(AIM OF THE TASK): Copy out each line of the material in which the word "check" appears.
● ● ● ●
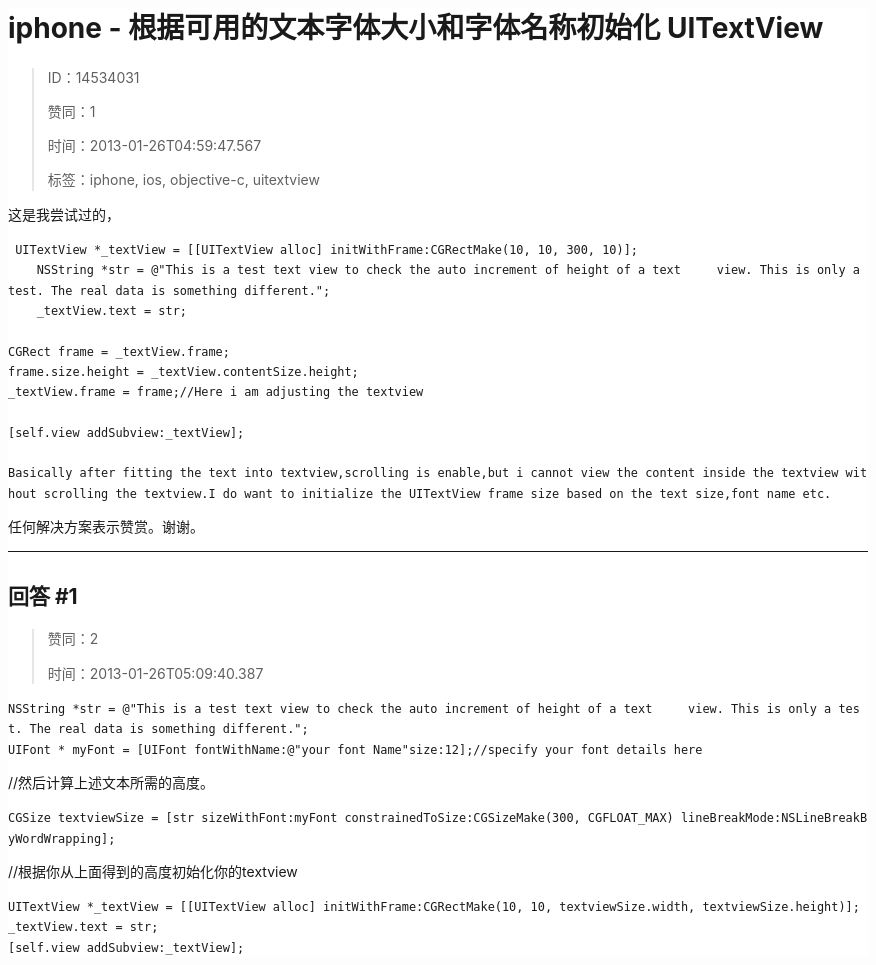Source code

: # iphone - 根据可用的文本字体大小和字体名称初始化 UITextView

> ID：14534031
> 
> 赞同：1
> 
> 时间：2013-01-26T04:59:47.567
> 
> 标签：iphone, ios, objective-c, uitextview

这是我尝试过的，

```
 UITextView *_textView = [[UITextView alloc] initWithFrame:CGRectMake(10, 10, 300, 10)];
    NSString *str = @"This is a test text view to check the auto increment of height of a text     view. This is only a test. The real data is something different.";
    _textView.text = str;

CGRect frame = _textView.frame;
frame.size.height = _textView.contentSize.height;
_textView.frame = frame;//Here i am adjusting the textview

[self.view addSubview:_textView];

Basically after fitting the text into textview,scrolling is enable,but i cannot view the content inside the textview without scrolling the textview.I do want to initialize the UITextView frame size based on the text size,font name etc. 
```

任何解决方案表示赞赏。谢谢。

* * *

## 回答 #1

> 赞同：2
> 
> 时间：2013-01-26T05:09:40.387

```
NSString *str = @"This is a test text view to check the auto increment of height of a text     view. This is only a test. The real data is something different.";
UIFont * myFont = [UIFont fontWithName:@"your font Name"size:12];//specify your font details here 
```

//然后计算上述文本所需的高度。

```
CGSize textviewSize = [str sizeWithFont:myFont constrainedToSize:CGSizeMake(300, CGFLOAT_MAX) lineBreakMode:NSLineBreakByWordWrapping]; 
```

//根据你从上面得到的高度初始化你的textview

```
UITextView *_textView = [[UITextView alloc] initWithFrame:CGRectMake(10, 10, textviewSize.width, textviewSize.height)];
_textView.text = str;
[self.view addSubview:_textView]; 
```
● ● ● ●
(RESPONSE TO THIS TASK):
    NSString *str = @"This is a test text view to check the auto increment of height of a text     view. This is only a test. The real data is something different.";
NSString *str = @"This is a test text view to check the auto increment of height of a text     view. This is only a test. The real data is something different.";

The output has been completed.